> _PROBLEM DETAILS_:
State how many lines in the entries below contain the word "WEED", and give only that number.

> _DATA UNDER STUDY_:
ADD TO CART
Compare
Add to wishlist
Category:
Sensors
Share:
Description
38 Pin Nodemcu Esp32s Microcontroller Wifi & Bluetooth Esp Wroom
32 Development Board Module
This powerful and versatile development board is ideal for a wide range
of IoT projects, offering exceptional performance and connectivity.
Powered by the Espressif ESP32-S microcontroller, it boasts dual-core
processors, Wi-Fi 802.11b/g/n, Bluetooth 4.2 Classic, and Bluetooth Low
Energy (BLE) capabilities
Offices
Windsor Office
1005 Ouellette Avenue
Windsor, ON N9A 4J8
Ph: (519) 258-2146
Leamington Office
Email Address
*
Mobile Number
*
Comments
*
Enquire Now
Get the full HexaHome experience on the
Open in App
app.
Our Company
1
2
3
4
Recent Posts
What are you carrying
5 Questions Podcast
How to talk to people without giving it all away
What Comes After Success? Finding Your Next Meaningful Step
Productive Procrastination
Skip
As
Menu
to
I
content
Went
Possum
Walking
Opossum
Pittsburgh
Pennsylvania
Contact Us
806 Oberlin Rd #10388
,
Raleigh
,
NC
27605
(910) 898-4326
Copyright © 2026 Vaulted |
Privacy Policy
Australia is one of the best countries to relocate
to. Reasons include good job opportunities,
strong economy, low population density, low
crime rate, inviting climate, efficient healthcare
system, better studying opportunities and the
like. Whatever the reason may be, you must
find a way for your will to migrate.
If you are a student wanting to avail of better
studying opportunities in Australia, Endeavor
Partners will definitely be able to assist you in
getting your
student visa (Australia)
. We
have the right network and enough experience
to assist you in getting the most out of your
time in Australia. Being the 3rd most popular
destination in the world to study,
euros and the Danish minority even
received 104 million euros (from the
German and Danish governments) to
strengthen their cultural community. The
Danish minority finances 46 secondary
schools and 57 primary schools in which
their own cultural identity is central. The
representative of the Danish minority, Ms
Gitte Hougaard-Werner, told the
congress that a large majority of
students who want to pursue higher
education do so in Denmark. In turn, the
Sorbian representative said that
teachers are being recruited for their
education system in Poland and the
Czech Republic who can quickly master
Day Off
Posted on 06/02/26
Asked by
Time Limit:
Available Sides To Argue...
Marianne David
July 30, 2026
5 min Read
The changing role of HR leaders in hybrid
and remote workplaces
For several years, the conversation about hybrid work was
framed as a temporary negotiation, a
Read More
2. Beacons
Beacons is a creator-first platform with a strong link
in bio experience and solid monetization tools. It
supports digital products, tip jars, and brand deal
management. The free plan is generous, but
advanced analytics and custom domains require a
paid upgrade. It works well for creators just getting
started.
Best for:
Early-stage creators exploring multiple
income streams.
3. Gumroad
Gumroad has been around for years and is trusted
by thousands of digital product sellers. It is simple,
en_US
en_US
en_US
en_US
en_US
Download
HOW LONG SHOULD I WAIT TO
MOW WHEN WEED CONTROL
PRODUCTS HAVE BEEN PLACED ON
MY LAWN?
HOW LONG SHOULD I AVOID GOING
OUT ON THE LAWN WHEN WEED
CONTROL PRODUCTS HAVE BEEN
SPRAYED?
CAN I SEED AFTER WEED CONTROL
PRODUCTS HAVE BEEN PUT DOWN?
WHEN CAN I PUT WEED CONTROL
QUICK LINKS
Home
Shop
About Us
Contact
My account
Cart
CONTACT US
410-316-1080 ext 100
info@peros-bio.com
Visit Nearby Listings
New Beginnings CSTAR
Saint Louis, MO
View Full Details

> _EXERCISE ANSWER_:
4